EXTRACTED DATA below:

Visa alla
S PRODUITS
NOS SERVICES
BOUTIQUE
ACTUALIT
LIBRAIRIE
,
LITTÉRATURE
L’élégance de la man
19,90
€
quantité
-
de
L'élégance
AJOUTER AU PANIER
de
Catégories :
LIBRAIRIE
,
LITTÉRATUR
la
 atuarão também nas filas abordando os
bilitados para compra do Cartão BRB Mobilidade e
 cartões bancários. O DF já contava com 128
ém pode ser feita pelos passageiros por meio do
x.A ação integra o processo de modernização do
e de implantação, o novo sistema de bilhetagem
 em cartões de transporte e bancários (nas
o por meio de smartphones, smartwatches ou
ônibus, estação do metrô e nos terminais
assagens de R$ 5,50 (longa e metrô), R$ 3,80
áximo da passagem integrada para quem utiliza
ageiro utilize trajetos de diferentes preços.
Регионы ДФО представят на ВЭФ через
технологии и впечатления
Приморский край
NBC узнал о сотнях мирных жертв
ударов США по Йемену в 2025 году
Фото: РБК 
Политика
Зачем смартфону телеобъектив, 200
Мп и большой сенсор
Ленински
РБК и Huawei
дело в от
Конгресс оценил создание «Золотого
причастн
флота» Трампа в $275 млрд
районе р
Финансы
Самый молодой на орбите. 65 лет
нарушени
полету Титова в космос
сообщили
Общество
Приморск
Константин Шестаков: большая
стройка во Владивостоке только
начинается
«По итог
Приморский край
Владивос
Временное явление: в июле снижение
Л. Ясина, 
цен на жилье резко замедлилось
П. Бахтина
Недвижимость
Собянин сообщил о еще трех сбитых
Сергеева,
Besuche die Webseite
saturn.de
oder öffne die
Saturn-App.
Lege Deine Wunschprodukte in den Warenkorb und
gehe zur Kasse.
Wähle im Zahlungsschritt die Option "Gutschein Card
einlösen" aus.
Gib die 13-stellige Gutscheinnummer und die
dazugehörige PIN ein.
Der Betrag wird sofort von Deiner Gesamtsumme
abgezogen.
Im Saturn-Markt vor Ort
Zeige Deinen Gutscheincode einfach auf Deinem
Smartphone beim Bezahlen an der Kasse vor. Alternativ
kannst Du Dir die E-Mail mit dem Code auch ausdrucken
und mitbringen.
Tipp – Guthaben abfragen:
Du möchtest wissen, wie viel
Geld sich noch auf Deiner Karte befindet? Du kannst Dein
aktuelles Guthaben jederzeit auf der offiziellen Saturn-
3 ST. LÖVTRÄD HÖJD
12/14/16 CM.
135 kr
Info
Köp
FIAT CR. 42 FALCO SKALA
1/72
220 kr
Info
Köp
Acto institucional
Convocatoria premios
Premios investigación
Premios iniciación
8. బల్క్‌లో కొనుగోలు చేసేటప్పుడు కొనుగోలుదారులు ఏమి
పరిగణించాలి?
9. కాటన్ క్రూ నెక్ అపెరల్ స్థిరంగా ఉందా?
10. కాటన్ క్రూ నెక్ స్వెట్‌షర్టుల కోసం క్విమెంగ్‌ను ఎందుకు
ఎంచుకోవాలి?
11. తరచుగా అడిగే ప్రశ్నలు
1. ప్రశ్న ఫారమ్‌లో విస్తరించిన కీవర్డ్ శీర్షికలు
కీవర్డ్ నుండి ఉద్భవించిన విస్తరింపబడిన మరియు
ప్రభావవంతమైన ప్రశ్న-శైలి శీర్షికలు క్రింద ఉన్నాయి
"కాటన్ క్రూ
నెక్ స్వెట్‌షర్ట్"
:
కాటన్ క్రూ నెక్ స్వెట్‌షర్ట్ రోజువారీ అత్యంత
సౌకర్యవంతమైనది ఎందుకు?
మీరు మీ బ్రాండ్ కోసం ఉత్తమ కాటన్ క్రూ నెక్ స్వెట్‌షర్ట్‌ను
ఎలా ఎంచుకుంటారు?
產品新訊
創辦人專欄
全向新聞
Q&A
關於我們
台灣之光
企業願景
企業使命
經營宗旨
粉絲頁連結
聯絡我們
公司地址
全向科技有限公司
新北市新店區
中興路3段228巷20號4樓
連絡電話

End of EXTRACTED DATA.

TASK DETAILS: All of the data must be written out again, exactly as it stands.

TASK RESULT:
Visa alla
S PRODUITS
NOS SERVICES
BOUTIQUE
ACTUALIT
LIBRAIRIE
,
LITTÉRATURE
L’élégance de la man
19,90
€
quantité
-
de
L'élégance
AJOUTER AU PANIER
de
Catégories :
LIBRAIRIE
,
LITTÉRATUR
la
 atuarão também nas filas abordando os
bilitados para compra do Cartão BRB Mobilidade e
 cartões bancários. O DF já contava com 128
ém pode ser feita pelos passageiros por meio do
x.A ação integra o processo de modernização do
e de implantação, o novo sistema de bilhetagem
 em cartões de transporte e bancários (nas
o por meio de smartphones, smartwatches ou
ônibus, estação do metrô e nos terminais
assagens de R$ 5,50 (longa e metrô), R$ 3,80
áximo da passagem integrada para quem utiliza
ageiro utilize trajetos de diferentes preços.
Регионы ДФО представят на ВЭФ через
технологии и впечатления
Приморский край
NBC узнал о сотнях мирных жертв
ударов США по Йемену в 2025 году
Фото: РБК 
Политика
Зачем смартфону телеобъектив, 200
Мп и большой сенсор
Ленински
РБК и Huawei
дело в от
Конгресс оценил создание «Золотого
причастн
флота» Трампа в $275 млрд
районе р
Финансы
Самый молодой на орбите. 65 лет
нарушени
полету Титова в космос
сообщили
Общество
Приморск
Константин Шестаков: большая
стройка во Владивостоке только
начинается
«По итог
Приморский край
Владивос
Временное явление: в июле снижение
Л. Ясина, 
цен на жилье резко замедлилось
П. Бахтина
Недвижимость
Собянин сообщил о еще трех сбитых
Сергеева,
Besuche die Webseite
saturn.de
oder öffne die
Saturn-App.
Lege Deine Wunschprodukte in den Warenkorb und
gehe zur Kasse.
Wähle im Zahlungsschritt die Option "Gutschein Card
einlösen" aus.
Gib die 13-stellige Gutscheinnummer und die
dazugehörige PIN ein.
Der Betrag wird sofort von Deiner Gesamtsumme
abgezogen.
Im Saturn-Markt vor Ort
Zeige Deinen Gutscheincode einfach auf Deinem
Smartphone beim Bezahlen an der Kasse vor. Alternativ
kannst Du Dir die E-Mail mit dem Code auch ausdrucken
und mitbringen.
Tipp – Guthaben abfragen:
Du möchtest wissen, wie viel
Geld sich noch auf Deiner Karte befindet? Du kannst Dein
aktuelles Guthaben jederzeit auf der offiziellen Saturn-
3 ST. LÖVTRÄD HÖJD
12/14/16 CM.
135 kr
Info
Köp
FIAT CR. 42 FALCO SKALA
1/72
220 kr
Info
Köp
Acto institucional
Convocatoria premios
Premios investigación
Premios iniciación
8. బల్క్‌లో కొనుగోలు చేసేటప్పుడు కొనుగోలుదారులు ఏమి
పరిగణించాలి?
9. కాటన్ క్రూ నెక్ అపెరల్ స్థిరంగా ఉందా?
10. కాటన్ క్రూ నెక్ స్వెట్‌షర్టుల కోసం క్విమెంగ్‌ను ఎందుకు
ఎంచుకోవాలి?
11. తరచుగా అడిగే ప్రశ్నలు
1. ప్రశ్న ఫారమ్‌లో విస్తరించిన కీవర్డ్ శీర్షికలు
కీవర్డ్ నుండి ఉద్భవించిన విస్తరింపబడిన మరియు
ప్రభావవంతమైన ప్రశ్న-శైలి శీర్షికలు క్రింద ఉన్నాయి
"కాటన్ క్రూ
నెక్ స్వెట్‌షర్ట్"
:
కాటన్ క్రూ నెక్ స్వెట్‌షర్ట్ రోజువారీ అత్యంత
సౌకర్యవంతమైనది ఎందుకు?
మీరు మీ బ్రాండ్ కోసం ఉత్తమ కాటన్ క్రూ నెక్ స్వెట్‌షర్ట్‌ను
ఎలా ఎంచుకుంటారు?
產品新訊
創辦人專欄
全向新聞
Q&A
關於我們
台灣之光
企業願景
企業使命
經營宗旨
粉絲頁連結
聯絡我們
公司地址
全向科技有限公司
新北市新店區
中興路3段228巷20號4樓
連絡電話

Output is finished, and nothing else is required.